Pull out every line of the records below that contains the string "hold", treating uppercase and lowercase as different.

Stored data entries:
━━━━━━━━━━

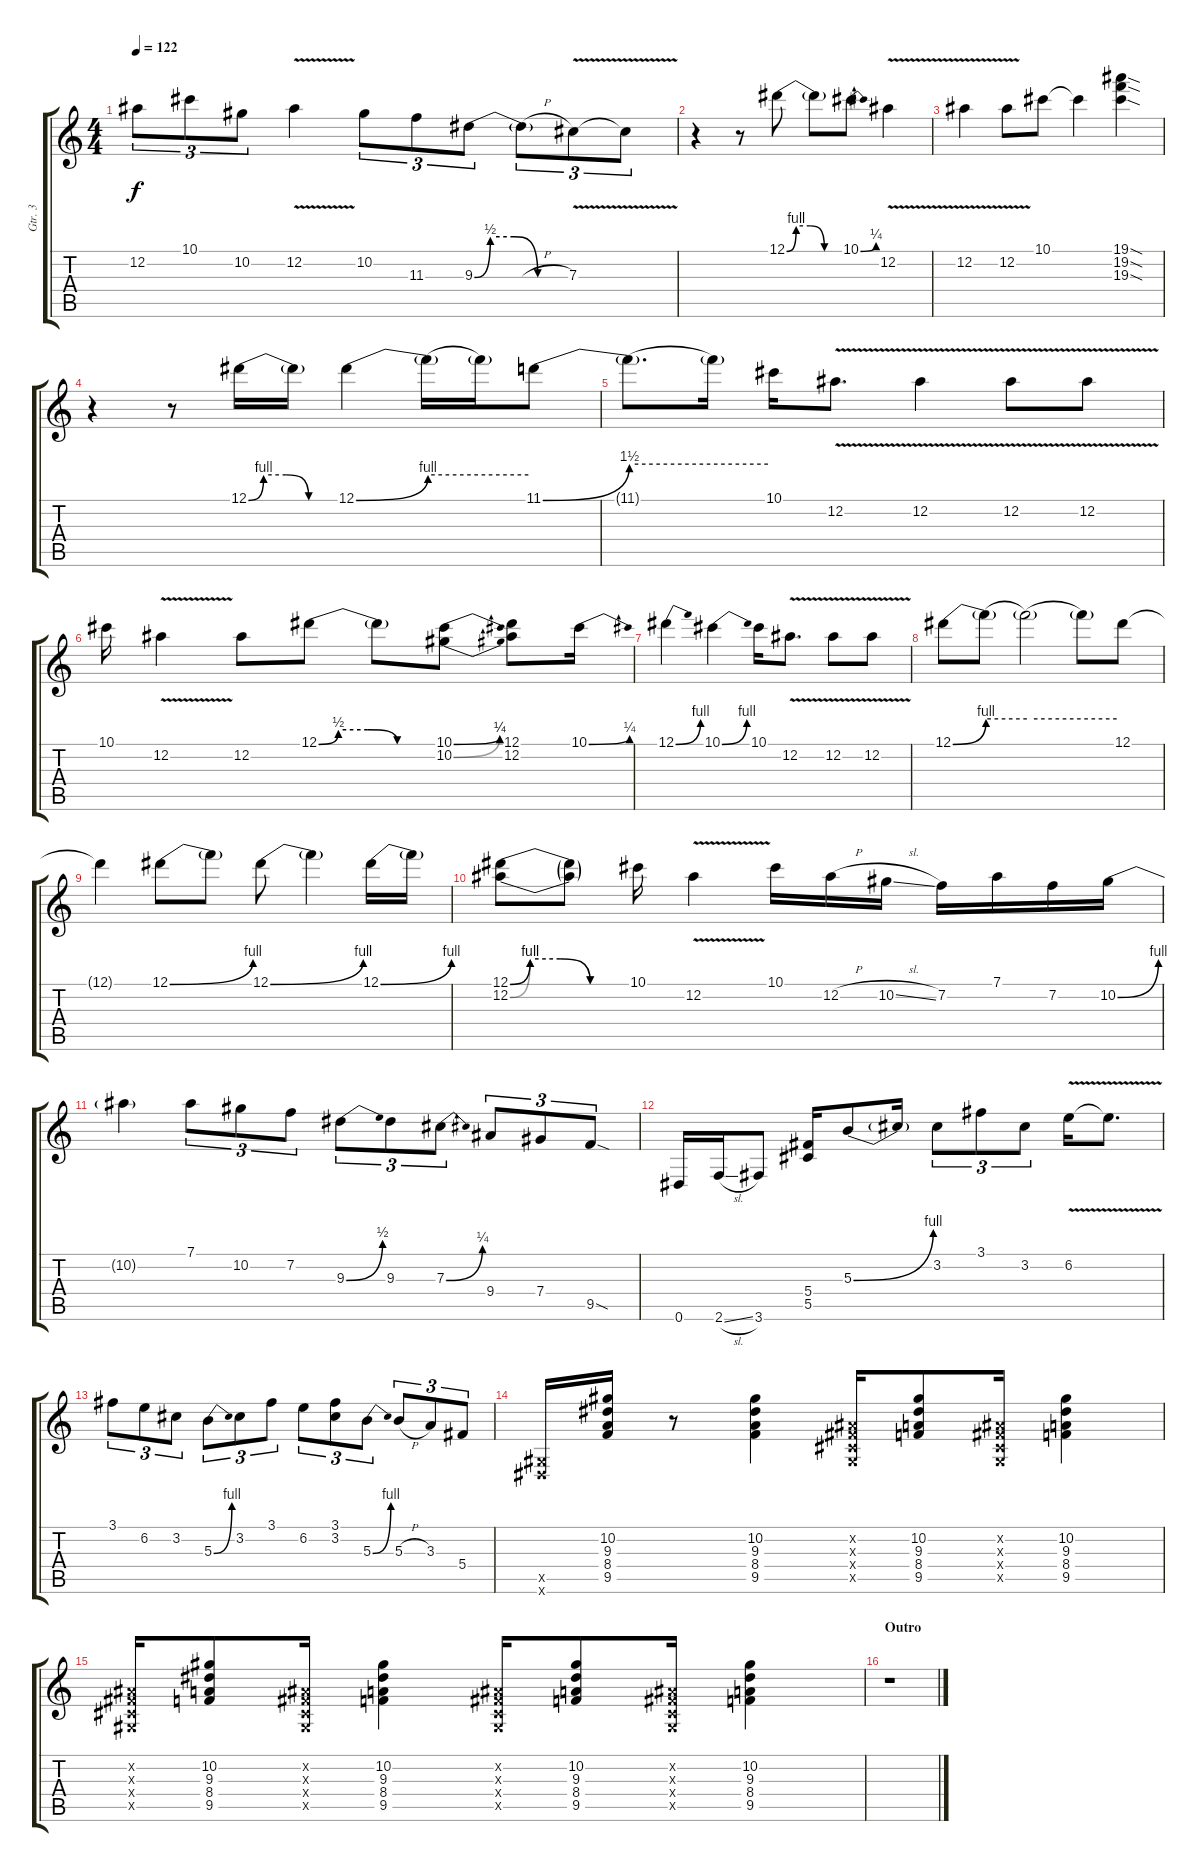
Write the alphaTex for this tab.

\track ("Gtr. 3" "Gtr. 3") {instrument distortionguitar}
\staff {score tabs}
\tuning (Eb4 Bb3 Gb3 Db3 Ab2 Eb2) {hide}
\ts (4 4)
\tempo 122
\clef g2
\ks c
12.2.8{tu (3 2) dy f} 10.1.8{tu (3 2)} 10.2.8{tu (3 2)} 12.2{v}.4 10.2.8{tu (3 2)} 11.3.8{tu (3 2)} 9.3{be (custom 0 0 10 2 25 2 40 0 60 0)}.8{tu (3 2)} 9.3{h t}.8{tu (3 2)} 7.3{v}.8{tu (3 2)} 7.3{v t}.8{tu (3 2)} |
r.4 r.8 12.1{be (custom 0 0 10 4 25 4 40 0 60 0)}.8 12.1{t}.8 10.1{be (bend 0 0 60 1)}.8 12.2{v}.4 |
12.2{v}.4 12.2{v}.8 10.1.8 10.1{t}.4 (19.1{sod} 19.2{sod} 19.3{sod}).4 |
r.4 r.8 12.1{be (custom 0 0 10 4 25 4 40 0 60 0)}.16 12.1{t}.16 12.1{be (bend 0 0 60 4)}.4 12.1{be (hold 0 4 60 4) t}.16 12.1{t}.16 11.1{be (bend 0 0 60 6)}.8 |
11.1{be (hold 0 6 60 6) t}.8{d} 11.1{t}.16 10.1.16 12.2{v}.8{d} 12.2{v}.4 12.2{v}.8 12.2{v}.8 |
10.1.16 12.2{v}.4 12.2.8 12.1{be (custom 0 0 10 2 25 2 40 0 60 0)}.8 12.1{t}.8 (10.1{be (bend 0 0 60 1)} 10.2{be (bend 0 0 60 1)}).8 (12.1 12.2).8 10.1{be (bend 0 0 60 1)}.16 |
12.1{be (bend 0 0 60 4)}.4 10.1{be (bend 0 0 60 4)}.4 10.1.16 12.2{v}.8{d} 12.2{v}.8 12.2{v}.8 |
12.1{be (bend 0 0 60 4)}.8 12.1{be (hold 0 4 60 4) t}.8 12.1{be (hold 0 4 60 4) t}.2 12.1{t}.8 12.1.8 |
12.1{t}.4 12.1{be (bend 0 0 60 4)}.8 12.1{t}.8 12.1{be (bend 0 0 60 4)}.8 12.1{t}.4 12.1{be (bend 0 0 60 4)}.16 12.1{t}.16 |
(12.1{be (custom 0 0 10 4 25 4 40 0 60 0)} 12.2{be (custom 0 0 10 4 25 4 40 0 60 0)}).8 (12.1{t} 12.2{t}).8 10.1.16 12.2{v}.4 10.1.16 12.2{h}.16 10.2{sl}.16 7.2.16 7.1.16 7.2.16 10.2{be (bend 0 0 60 4)}.16 |
10.2{t}.4 7.1.8{tu (3 2)} 10.2.8{tu (3 2)} 7.2.8{tu (3 2)} 9.3{be (bend 0 0 60 2)}.8{tu (3 2)} 9.3.8{tu (3 2)} 7.3{be (bend 0 0 60 1)}.8{tu (3 2)} 9.4.8{tu (3 2)} 7.4.8{tu (3 2)} 9.5{sod}.8{tu (3 2)} |
0.6.16 2.6{sl}.16 3.6.8 (5.4 5.5).16 5.3{be (bend 0 0 60 4)}.8 5.3{t}.16 3.2.8{tu (3 2)} 3.1.8{tu (3 2)} 3.2.8{tu (3 2)} 6.2{v}.16 6.2{v t}.8{d} |
3.1.8{tu (3 2)} 6.2.8{tu (3 2)} 3.2.8{tu (3 2)} 5.3{be (bend 0 0 60 4)}.8{tu (3 2)} 3.2.8{tu (3 2)} 3.1.8{tu (3 2)} 6.2.8{tu (3 2)} (3.1 3.2).8{tu (3 2)} 5.3{be (bend 0 0 60 4)}.8{tu (3 2)} 5.3{h}.8{tu (3 2)} 3.3.8{tu (3 2)} 5.4.8{tu (3 2)} |
(0.5{x} 0.6{x}).16 (10.2 9.3 8.4 9.5).16 r.8 (10.2 9.3 8.4 9.5).4 (0.2{x} 0.3{x} 0.4{x} 0.5{x}).16 (10.2 9.3 8.4 9.5).8 (0.2{x} 0.3{x} 0.4{x} 0.5{x}).16 (10.2 9.3 8.4 9.5).4 |
(0.2{x} 0.3{x} 0.4{x} 0.5{x}).16 (10.2 9.3 8.4 9.5).8 (0.2{x} 0.3{x} 0.4{x} 0.5{x}).16 (10.2 9.3 8.4 9.5).4 (0.2{x} 0.3{x} 0.4{x} 0.5{x}).16 (10.2 9.3 8.4 9.5).8 (0.2{x} 0.3{x} 0.4{x} 0.5{x}).16 (10.2 9.3 8.4 9.5).4 |
\section ("" "Outro")
r.1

━━━━━━━━━━

### EXERCISE OUTPUT
r.4 r.8 12.1{be (custom 0 0 10 4 25 4 40 0 60 0)}.16 12.1{t}.16 12.1{be (bend 0 0 60 4)}.4 12.1{be (hold 0 4 60 4) t}.16 12.1{t}.16 11.1{be (bend 0 0 60 6)}.8 |
11.1{be (hold 0 6 60 6) t}.8{d} 11.1{t}.16 10.1.16 12.2{v}.8{d} 12.2{v}.4 12.2{v}.8 12.2{v}.8 |
12.1{be (bend 0 0 60 4)}.8 12.1{be (hold 0 4 60 4) t}.8 12.1{be (hold 0 4 60 4) t}.2 12.1{t}.8 12.1.8 |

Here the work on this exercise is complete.